***** Trecho do texto

Discurso do PR no congresso das jurisdições constitucionais de África

Íntegra do discurso pronunciado nesta segunda-feira, em Luanda, pelo Presidente da República, João Lourenço, na sessão de abertura do V Congresso da Conferência das Jurisdições Constitucionais de África.

Luanda, 10 de Junho de 2019.

 EXCELENTÍSSIMA SENHORA PRESIDENTE EM EXERCÍCIO DA ASSEMBLEIA NACIONAL,

EXCELENTÍSSIMO SENHOR PRESIDENTE DO TRIBUNAL CONSTITUCIONAL,

EXCELENTÍSSIMO SENHOR PRESIDENTE DO TRIBUNAL SUPREMO,

EXCELENTÍSSIMO SENHOR PROCURADOR-GERAL DA REPÚBLICA,

EXCELENTÍSSIMO SENHOR REPRESENTANTE DA COMISSÁRIA E REPRESENTANTE DA UNIÃO AFRICANA,

EXCELENTÍSSIMO SENHOR PRESIDENTE DA CONFERÊNCIA DAS JURISDIÇÕES CONSTITUCIONAIS DE ÁFRICA,

EXCELENTÍSSIMO SENHOR SECRETÁRIO-GERAL DA CONFERÊNCIA MUNDIAL DE JUSTIÇA CONSTITUCIONAL,

EXCELENTÍSSIMOS SENHORES JUÍZES PRESIDENTES DAS JURISDIÇÕES CONSTITUCIONAIS,

EXCELENTÍSSIMOS SENHORES MEMBROS DO GOVERNO CENTRAL E DA PROVÍNCIA DE LUANDA,

EXCELENTÍSSIMOS SENHORES MEMBROS DO CORPO DIPLOMÁTICO ACREDITADO EM ANGOLA,

MINHAS SENHORAS E MEUS SENHORES,

Tenho o grato prazer de saudar todas as individualidades presentes e, em meu nome e em nome do povo angolano, apresentar as calorosas boas-vindas a todos os delegados e participantes vindos do exterior, a quem formulo votos de uma agradável estadia no nosso país.

A República de Angola tem hoje o privilégio de acolher o V Congresso da Conferência das Jurisdições Constitucionais de África, um fórum de justiça constitucional instituído em Kampala, em Julho de 2010, e tornado efectivo no ano seguinte em Argel, para abrir portas ao progresso de África no que diz respeito ao Estado de Direito, à democracia e aos direitos fundamentais da pessoa humana.

Felicito a Comissão da União Africana, presente neste e em todos os anteriores congressos, o que demonstra a sua firme determinação de apoiar os ideais dos pioneiros da organização, e também todos os países que mantiveram até aqui acesa a chama da Conferência das Jurisdições Constitucionais de África.

**********
***** Dados extraídos

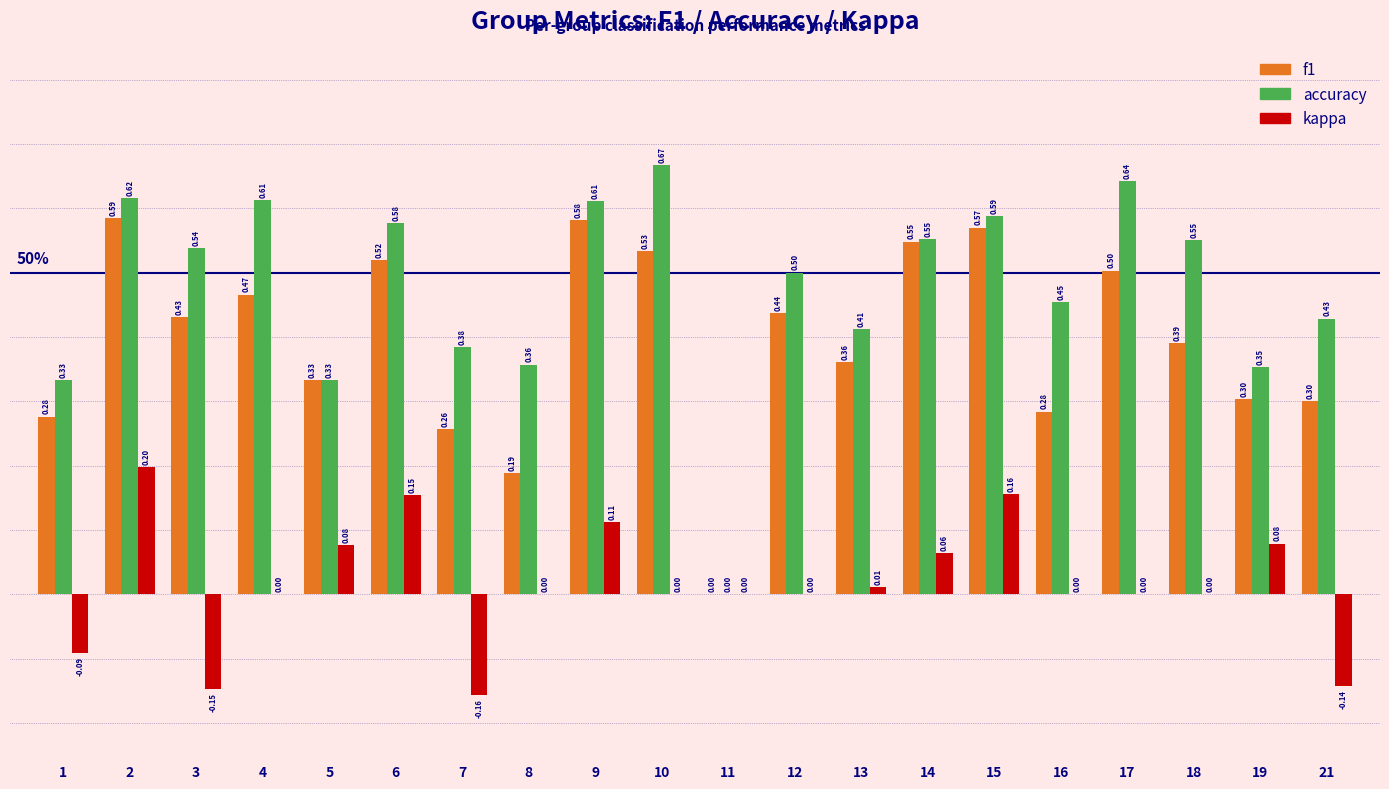

Is the value of accuracy at 19 greater than the value of f1 at 3?

No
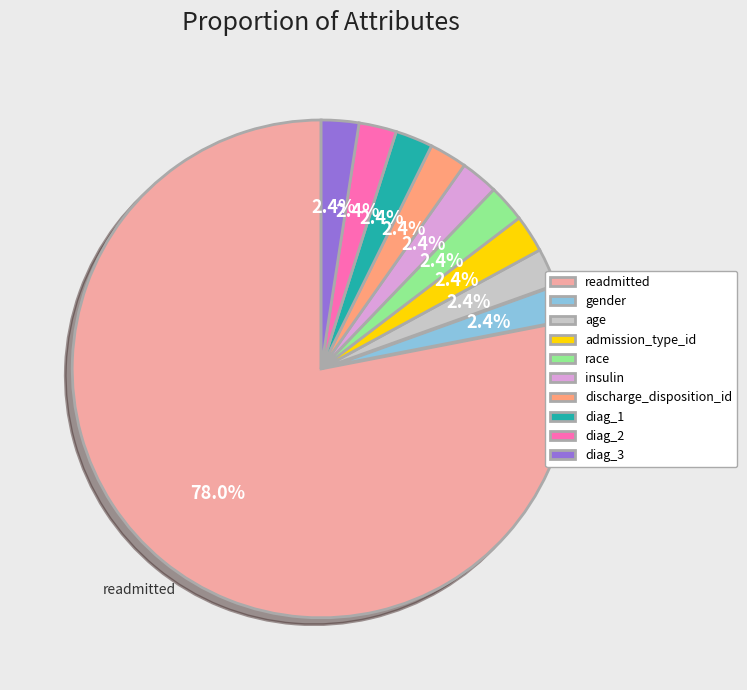

What percentage is the race slice, to the nearest percent?

2%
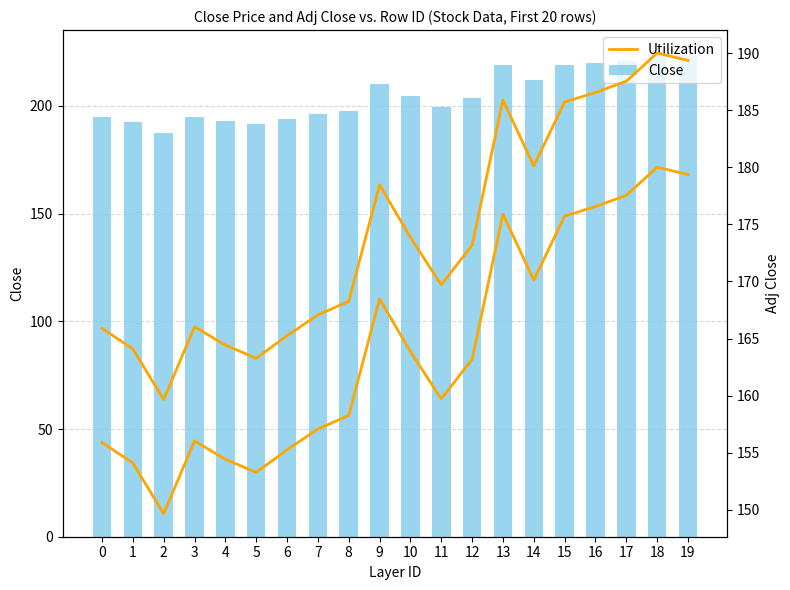

Reading left to right, transcribe all the data shown in this chart.

Close: 0=194.8	1=192.6	2=187.2	3=194.9	4=193.0	5=191.6	6=194.0	7=196.2	8=197.7	9=210.0	10=204.4	11=199.4	12=203.6	13=219.0	14=212.0	15=218.8	16=219.8	17=221.0	18=224.0	19=223.2
Utilization: 0=165.9	1=164.1	2=159.7	3=166.0	4=164.4	5=163.3	6=165.2	7=167.1	8=168.3	9=178.5	10=173.8	11=169.7	12=173.2	13=185.9	14=180.1	15=185.7	16=186.6	17=187.6	18=190.0	19=189.4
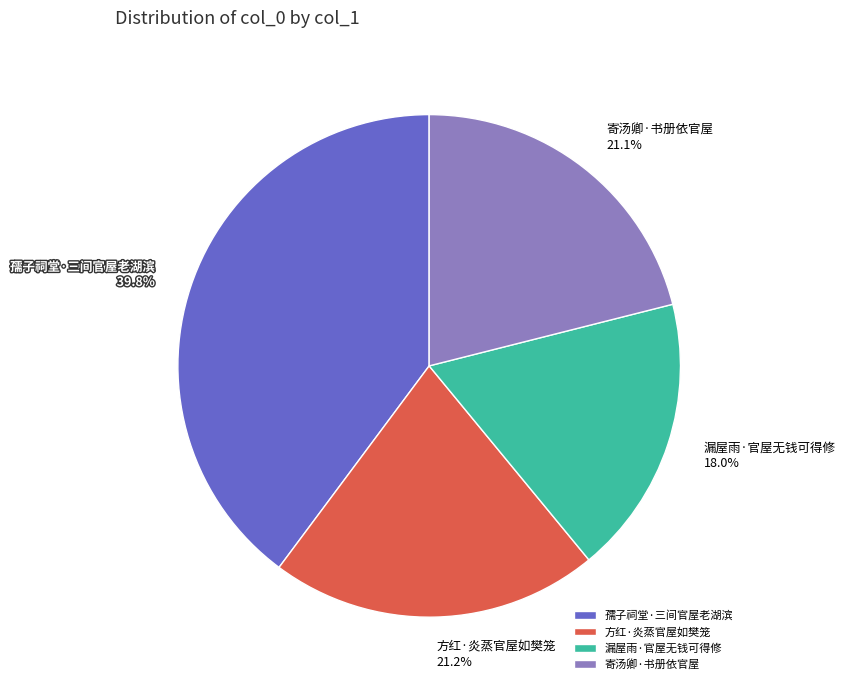

How many slices are in this pie chart?

4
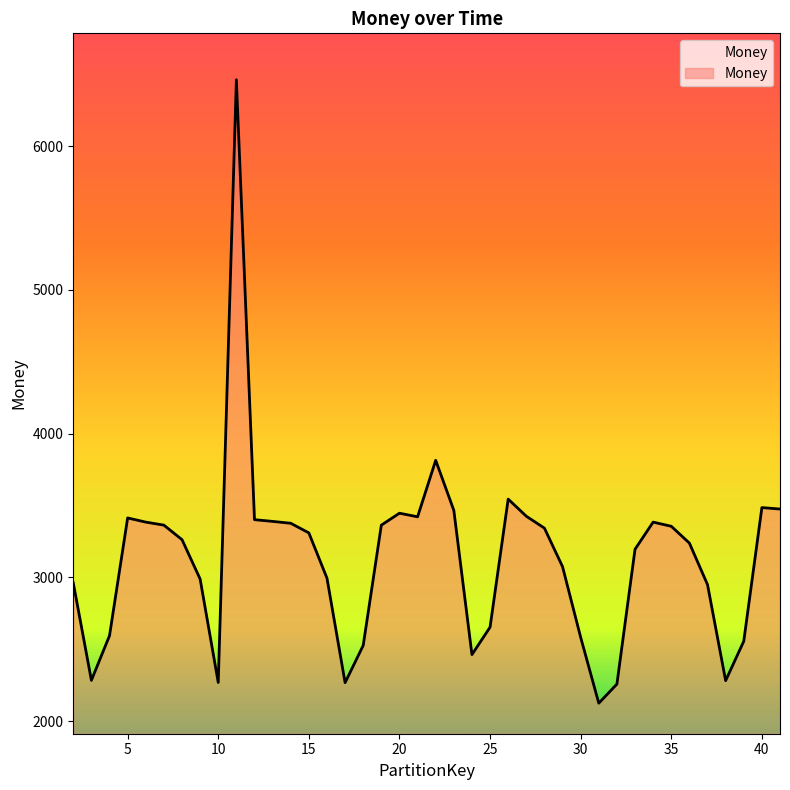

What is the difference between the maximum and second lowest values?

4205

**********

> Tarefas a realizar:
#1 Extraia do discurso o trecho que começa em "MINHAS SENHORAS E" e termina em "da pessoa humana.".
#2 Copie da listagem as linhas que começam na que contém "How many slices are in this pie chart?" e terminam no fim da listagem, sem incluir as imagens.
O discurso e a listagem não têm relação entre si.

> Respostas do exercício:
#1
MINHAS SENHORAS E MEUS SENHORES,

Tenho o grato prazer de saudar todas as individualidades presentes e, em meu nome e em nome do povo angolano, apresentar as calorosas boas-vindas a todos os delegados e participantes vindos do exterior, a quem formulo votos de uma agradável estadia no nosso país.

A República de Angola tem hoje o privilégio de acolher o V Congresso da Conferência das Jurisdições Constitucionais de África, um fórum de justiça constitucional instituído em Kampala, em Julho de 2010, e tornado efectivo no ano seguinte em Argel, para abrir portas ao progresso de África no que diz respeito ao Estado de Direito, à democracia e aos direitos fundamentais da pessoa humana.

#2
How many slices are in this pie chart?

4

What is the difference between the maximum and second lowest values?

4205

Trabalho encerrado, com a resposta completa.